The Media's
Influence on Female Body Image
Part 2 of 4
Here are examples of images before and after computer editing
In the images shown above a real woman has become a cyber woman. Computer animation in the past lacked the ability to create and show detail, which resulted in computer generated women being too perfect, i.e. they lacked wrinkles and blemishes. They looked obviously fake. Today, we remove the details from images to create perfection. The imperfect has now become perfect, the desired. Open the latest copy of any popular magazine and look at the women in the advertisements. Do you see wrinkles or blemishes, or is their skin and shape "unnaturally perfect"? If you buy and use the products they endorse will you be just as perfect as they are, can you be as perfect as they appear to be?
The following images allow us to compare how this woman sees herself when she looks in a mirror versus how we see her in the media. Which images more accurately represent what you see when you look in a mirror? Will you ever resemble her media image?
Would the Real Madonna Please Standup!
In the image shown on the right, more than a little photo manipulation has been used to sell a product. Will the product deliver the advertised results? Does Madonna actually use their product, or have they merely paid for the rights to use her image? Has she even seen the advertisement? Doesn't Madonna look like a mannequin in the altered image; too perfect? Do you want to look like a mannequin, or a real woman?
If this is how the public perceives you, would you perhaps be motivated to undergo plastic surgery? I don't know that Madonna has or would have plastic surgery, I am simply making a point. If you idolize her, what would you be willing to do to be just like her? What does it do to your self esteem if you aren't as perfect as she appears to be? What is the price for being a "material girl?"
Misrepresented Role Models
The publishing and movie industries are less than subtle about altering the appearance of the women that adorn their magazines covers and movie posters, as demonstrated in the following examples.
Despite Keira Knightley's popularity and fame the media in the United States hinders her ability to be a positive role model for teenage girls and adult women with equally small breasts.
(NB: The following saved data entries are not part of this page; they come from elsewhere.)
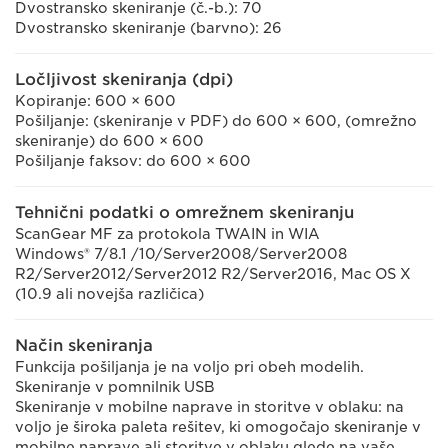
Dvostransko skeniranje (č.-b.): 70
Dvostransko skeniranje (barvno): 26
Ločljivost skeniranja (dpi)
Kopiranje: 600 × 600
Pošiljanje: (skeniranje v PDF) do 600 × 600, (omrežno
skeniranje) do 600 × 600
Pošiljanje faksov: do 600 × 600
Tehnični podatki o omrežnem skeniranju
ScanGear MF za protokola TWAIN in WIA
Windows® 7/8.1 /10/Server2008/Server2008
R2/Server2012/Server2012 R2/Server2016, Mac OS X
(10.9 ali novejša različica)
Način skeniranja
Funkcija pošiljanja je na voljo pri obeh modelih.
Skeniranje v pomnilnik USB
Skeniranje v mobilne naprave in storitve v oblaku: na
voljo je široka paleta rešitev, ki omogočajo skeniranje v
mobilne naprave ali storitve v oblaku glede na vaše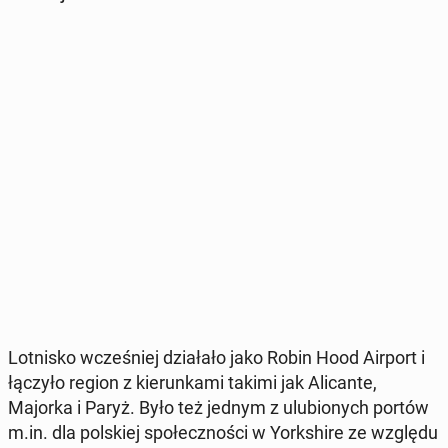
Lot­ni­sko wcze­śniej dzia­ła­ło jako Robin Hood Airport i
łączyło region z kie­run­ka­mi takimi jak Ali­can­te,
Majorka i Paryż. Było też jednym z ulu­bio­nych portów
m.in. dla pol­skiej spo­łecz­no­ści w York­shi­re ze względu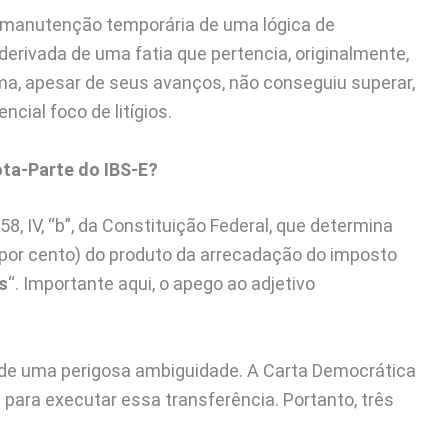
a manutenção temporária de uma lógica de
derivada de uma fatia que pertencia, originalmente,
ma, apesar de seus avanços, não conseguiu superar,
ial foco de litígios.
ota-Parte do IBS-E?
8, IV, “b”, da Constituição Federal, que determina
 por cento) do produto da arrecadação do imposto
s
“. Importante aqui, o apego ao adjetivo
e de uma perigosa ambiguidade. A Carta Democrática
para executar essa transferência. Portanto, três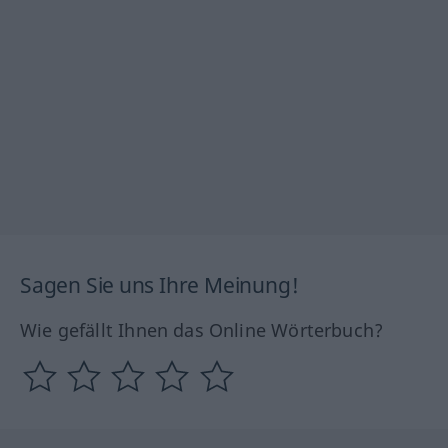
Sagen Sie uns Ihre Meinung!
Wie gefällt Ihnen das Online Wörterbuch?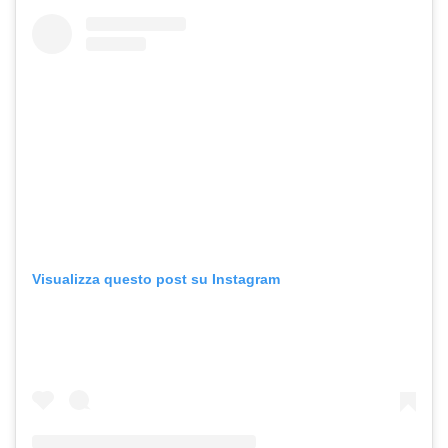
Visualizza questo post su Instagram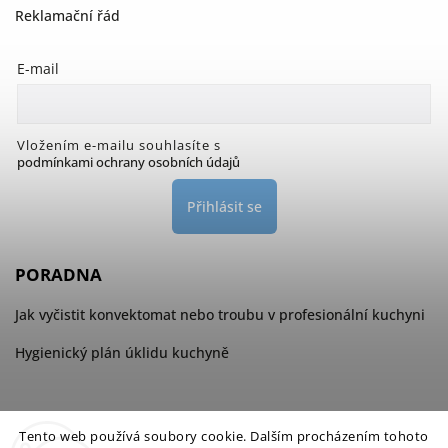
Reklamační řád
E-mail
Vložením e-mailu souhlasíte s
podmínkami ochrany osobních údajů
Přihlásit se
PORADNA
Jak vyčistit konvektomat nebo troubu v profesionální kuchyni
Hygienický plán úklidu kuchyně
Tento web používá soubory cookie. Dalším procházením tohoto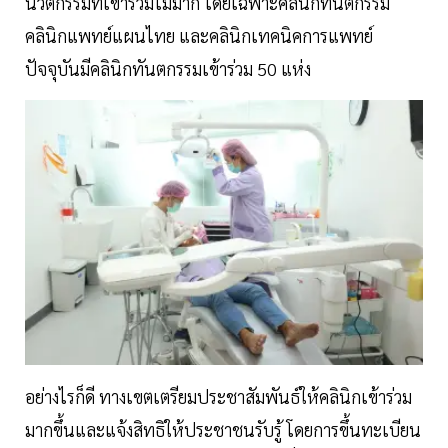
นวัตกรรมที่เข้าร่วมไม่มาก โดยเฉพาะคลินิกทันตกรรม
คลินิกแพทย์แผนไทย และคลินิกเทคนิคการแพทย์
ปัจจุบันมีคลินิกทันตกรรมเข้าร่วม 50 แห่ง
อย่างไรก็ดี ทางเขตเตรียมประชาสัมพันธ์ให้คลินิกเข้าร่วม
มากขึ้นและแจ้งสิทธิให้ประชาชนรับรู้ โดยการขึ้นทะเบียน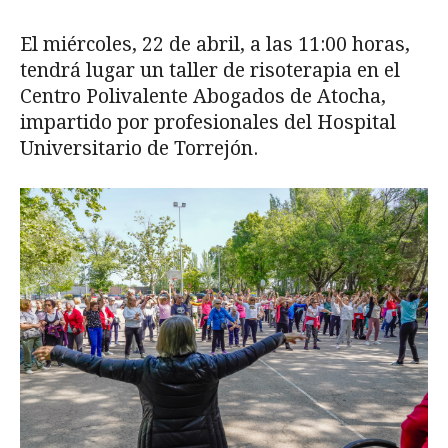
El miércoles, 22 de abril, a las 11:00 horas,
tendrá lugar un taller de risoterapia en el
Centro Polivalente Abogados de Atocha,
impartido por profesionales del Hospital
Universitario de Torrejón.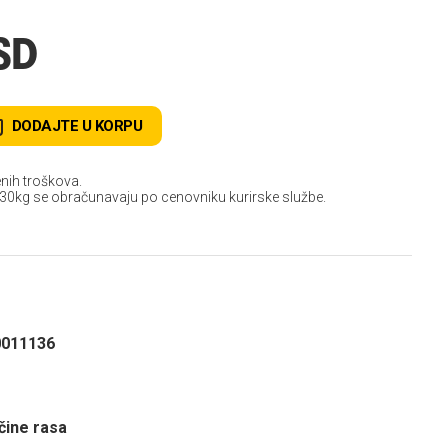
SD
DODAJTE U KORPU
nih troškova.
 30kg se obračunavaju po cenovniku kurirske službe.
0011136
čine rasa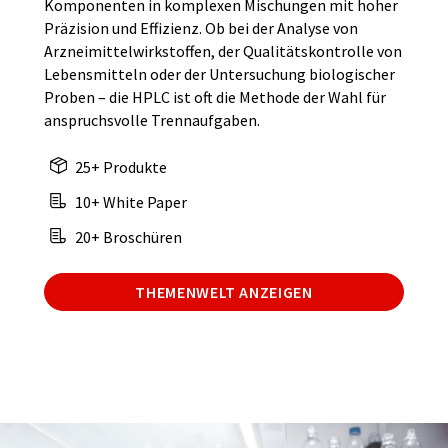
Komponenten in komplexen Mischungen mit hoher
Präzision und Effizienz. Ob bei der Analyse von
Arzneimittelwirkstoffen, der Qualitätskontrolle von
Lebensmitteln oder der Untersuchung biologischer
Proben – die HPLC ist oft die Methode der Wahl für
anspruchsvolle Trennaufgaben.
25+ Produkte
10+ White Paper
20+ Broschüren
THEMENWELT ANZEIGEN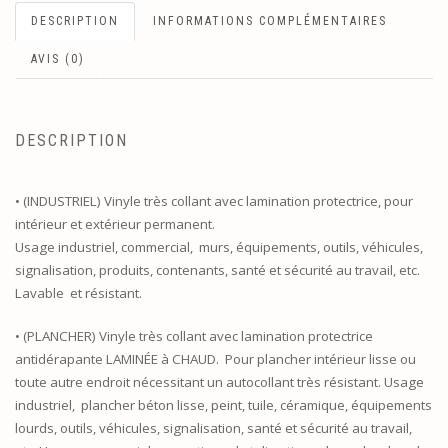
DESCRIPTION
INFORMATIONS COMPLÉMENTAIRES
AVIS (0)
DESCRIPTION
• (INDUSTRIEL) Vinyle très collant avec lamination protectrice, pour
intérieur et extérieur permanent.
Usage industriel, commercial, murs, équipements, outils, véhicules,
signalisation, produits, contenants, santé et sécurité au travail, etc.
Lavable et résistant.
• (PLANCHER) Vinyle très collant avec lamination protectrice
antidérapante LAMINÉE à CHAUD. Pour plancher intérieur lisse ou
toute autre endroit nécessitant un autocollant très résistant. Usage
industriel, plancher béton lisse, peint, tuile, céramique, équipements
lourds, outils, véhicules, signalisation, santé et sécurité au travail,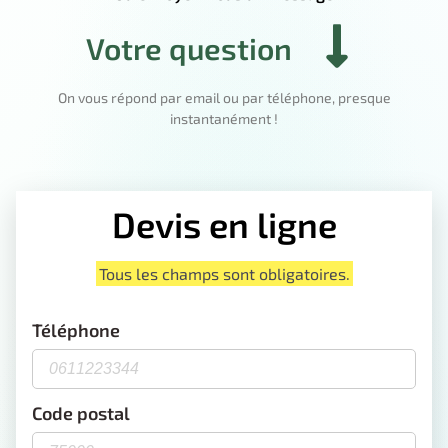
Votre question
On vous répond par email ou par téléphone, presque
instantanément !
Devis en ligne
Tous les champs sont obligatoires.
Téléphone
Code postal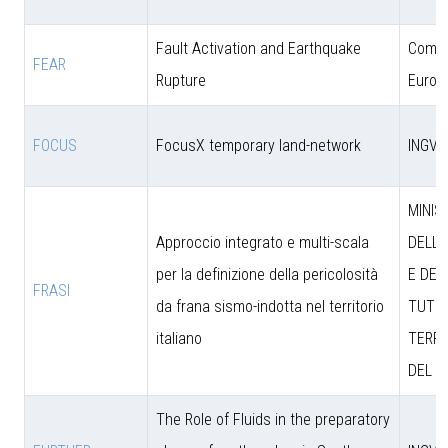
Fault Activation and Earthquake
Comun
FEAR
Rupture
Europ
FOCUS
FocusX temporary land-network
INGV
MINIS
Approccio integrato e multi-scala
DELL’
per la definizione della pericolosità
E DEL
FRASI
da frana sismo-indotta nel territorio
TUTEL
italiano
TERRI
DEL M
The Role of Fluids in the preparatory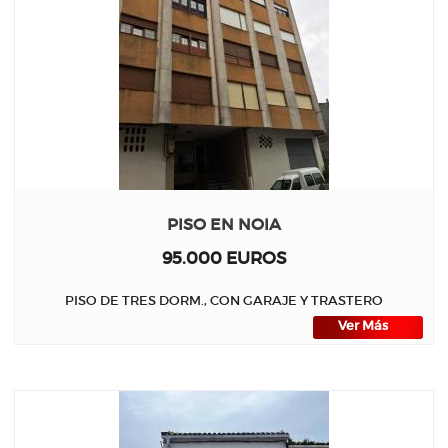
PISO EN NOIA
95.000 EUROS
PISO DE TRES DORM., CON GARAJE Y TRASTERO
Ver Más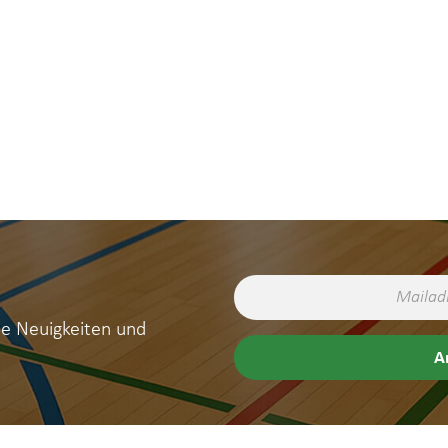
ne Neuigkeiten und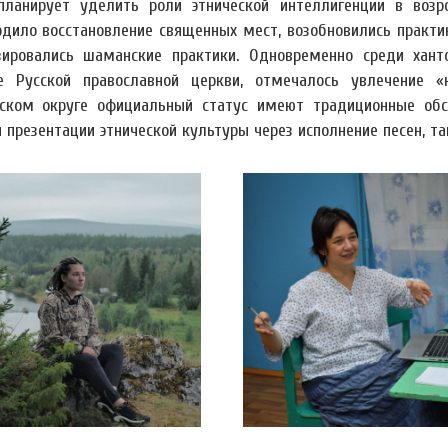
планирует уделить роли этнической интеллигенции в возр
одило восстановление священных мест, возобновились практ
зировались шаманские практики. Одновременно среди хант
е Русской православной церкви, отмечалось увлечение 
ском округе официальный статус имеют традиционные обск
 презентации этнической культуры через исполнение песен, 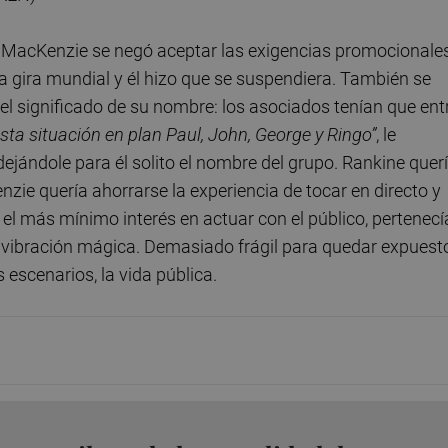
. MacKenzie se negó aceptar las exigencias promocionale
gira mundial y él hizo que se suspendiera. También se
el significado de su nombre: los asociados tenían que ent
sta situación en plan Paul, John, George y Ringo”
, le
ejándole para él solito el nombre del grupo. Rankine quer
zie quería ahorrarse la experiencia de tocar en directo y
ía el más mínimo interés en actuar con el público, pertenecí
sa vibración mágica. Demasiado frágil para quedar expuest
escenarios, la vida pública.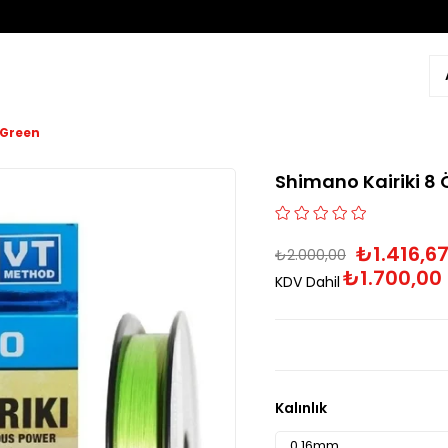
 Green
Shimano Kairiki 8
₺1.416,6
₺2.000,00
₺1.700,00
KDV Dahil
Kalınlık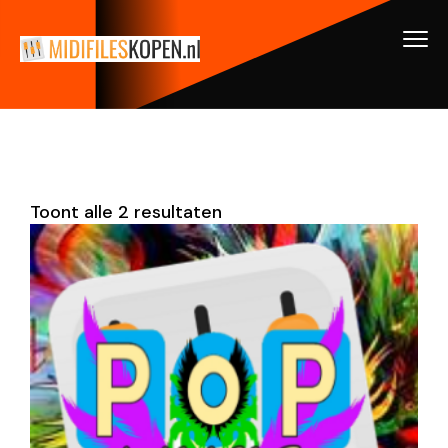
Toont alle 2 resultaten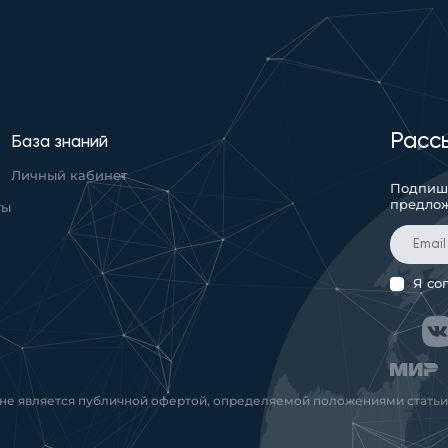
Расс
База знаний
Личный кабинет
Подпиши
предло
ты
Я со
 не является публичной офертой, определяемой положениями статьи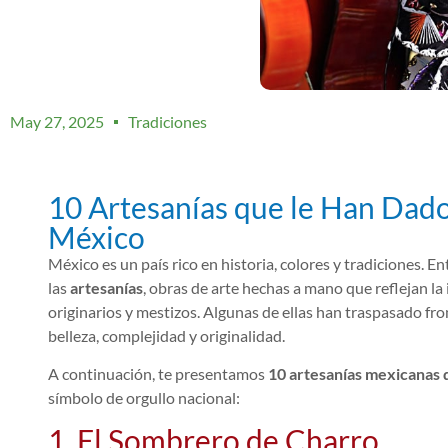
May 27, 2025
Tradiciones
10 Artesanías que le Han Dad
México
México es un país rico en historia, colores y tradiciones. 
las
artesanías
, obras de arte hechas a mano que reflejan la
originarios y mestizos. Algunas de ellas han traspasado fro
belleza, complejidad y originalidad.
A continuación, te presentamos
10 artesanías mexicanas q
símbolo de orgullo nacional:
1. El Sombrero de Charro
"Keira Knightley is furious because her breasts are always made bigger on American movie posters.
"The 'Pirates of the Caribbean' star, who has always insisted she is happy with her modest assets, says she is sick of seeing herself on the front cover of magazines and in ads with digitally blown up boobs.
"She said: "I don't have any t**s, so I can't show cleavage. But you're not actually allowed to be on a magazine cover in the US without at least a C cup because it turns people off.
"Apparently they have done market research and found that women want to see no less than a C cup on other women. Isn't that crazy? So they make my t**s bigger."
"The 21-year-old actress' chest was famously enlarged for the 'King Arthur' posters, in which she played Guinevere.
"Keira said: "Those things certainly weren't mine. I remember we had an interesting discussion when they said, 'We want to make them slightly larger and you'll get approval', and I was like. 'Okay, fine. I honestly don't give a s**t'." (Bang Showbiz)"
The article quoted above was originally published on July 14, 2006. Source
In reality the size of Keira's breasts is somewhere between the two extremes shown above. In the photo on the left her breasts have been compressed by her costume and on the right they are digitally enhanced. The three images shown below more accurately reveal the size of her breasts, though I believe she is below her ideal weight in these images, which may result in her breasts being smaller than they otherwise would be. Despite the small size of her breasts I believe she looks surprisingly buxom in a series of video captures from one of her films, during which she revealed her bare breasts. The apparent size of a woman's breasts is greatly dependent on how they are presented to the viewer.
Another thing to note about the modified image is, even as skinny as Keira is, they altered her stomach as well. Observe in the altered image how the strips of leather in front of her abdomen angle to the right, while in the original they angle to the left, and her stomach does the same in each. Is this an achievable example to idolize and follow?
Here is a second example involving Emma Watson, the actress who plays Hermione Granger in the Harry Potter movie series. Note how her right breast has been slightly enlarged in the image shown on the right.
Shown below is how she truly looked at the beginning of 2008:
Why is it that movie producers are more than willing to cast teenage girls and adult women with small breasts in their movies, and the public is equally willing to go see them, yet the advertising community says these women don't receive the public's "approval?" Why do we frequently see actresses with small and even tiny breasts in scenes featuring nudity, and celebrity image databases feature these same women, if no one wants to see them and their modest breasts? Doesn't the popularity of Goldie Hawn, and her daughter Kate Hudson, over the past 40 years stand in stark contrast to their claim?


Despite Kate's beauty and popularity she too was electronically enhanced in a 2008 promotional movie poster for the film Fool's Gold.